As an undergraduate in Nigeria, participating in the Student Industrial Work Experience Scheme (SIWES) is really necessary. Therefore, shortly after my second semester exam, I was placed at Kamjay Farms situated in Ibeju-Lekki, where I resumed work last month. Still wondering why I chose a farm? Well for the recs, I am an Agric Tech student.
Apart from enjoying the sea-side breeze and the Eleko hospitality, I have been neck-deep in a lot of agricultural activities such as working at the feed mill and engaging in poultry and catfish production. Thus far, I have learnt a lot about feed formulation, vaccinating and debeaking poultry birds, carrying out post-mortems and identifying various diseases that affect chickens (layers and growers). I am also familiar with the management practices involved in poultry and catfish production.

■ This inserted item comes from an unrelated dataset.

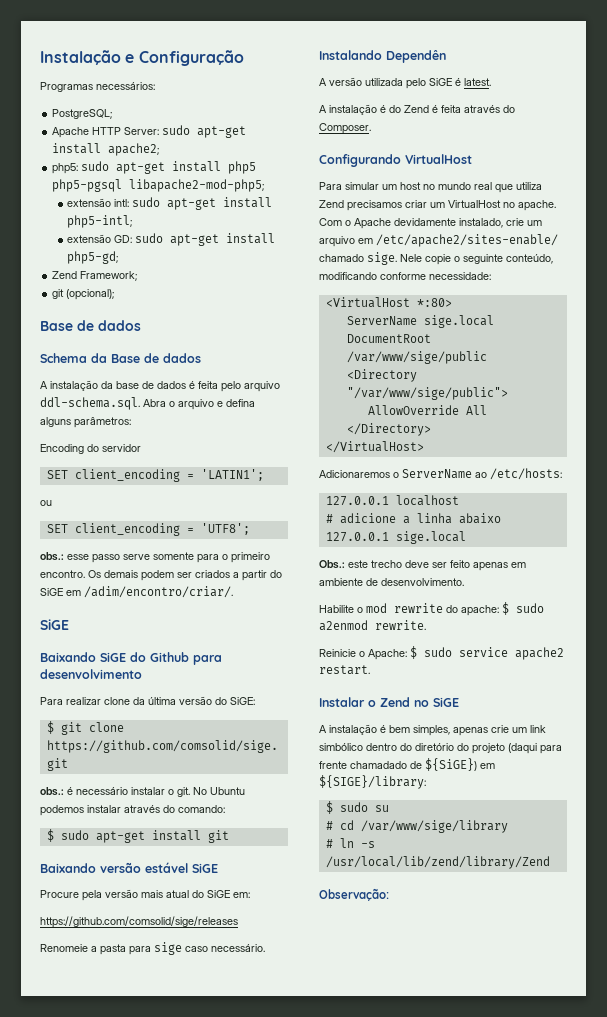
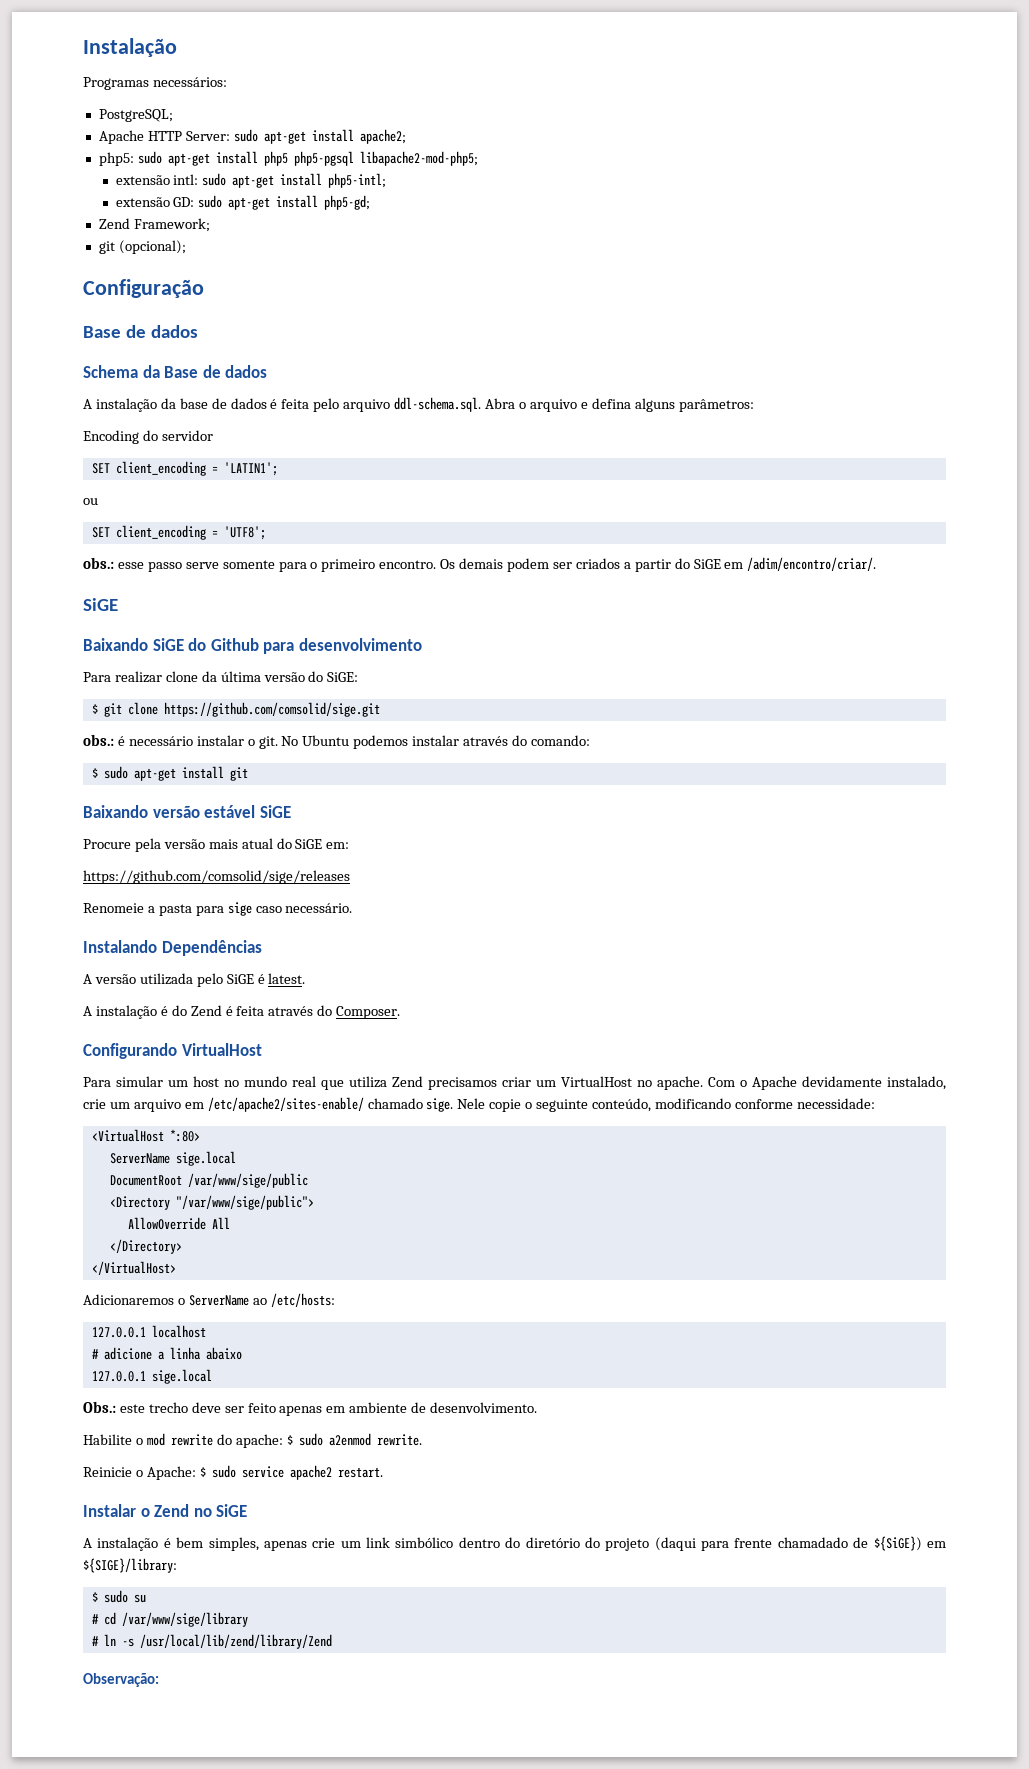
[125,50,244,66] e Configuração -> (177, 47) none
(115, 294) none -> [83,279,204,298] // Configuração
[386,50,446,63] Dependên -> [161,940,262,956] Dependências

I and 18 other course mates in my department were placed in the same organization. So inevitably, I have been living in the same house with people of different characters and background. In the process, I have learnt about understanding one another and being conscious of the human psychology before taking any action. The whole scenario reminds me of Big Brother Africa if I may add. These days I tend to be more inquisitive; considering the fact that the manager at the farm where I was placed asks questions before signing my log book every week, and he expects I and my colleagues to reciprocate the gesture. SIWES has been fun. There have been ups and downs, but all the same I thank God for his grace.
On a lighter note, the environment motivates me to explore the journalist lurking around in my sub conscious. By the way, before I complete my SIWES program in March, I plan on writing a story or article which will be centered on the lifestyle of most fishermen dwelling in this area. There is something about them, especially the Ghanaians, which fascinates me. In the course of me working here, several times, I have been privileged to meet the former Permanent Secretary to the Minister of Agriculture, who happens to own the farm. I also enjoy interacting with the doctor that visits the farm as a consultant. He has taught me quite a lot about animal health and I hope to learn more from him.
It’s your boy Feck, reporting live from Ibeju-lekki. Catch y’all later!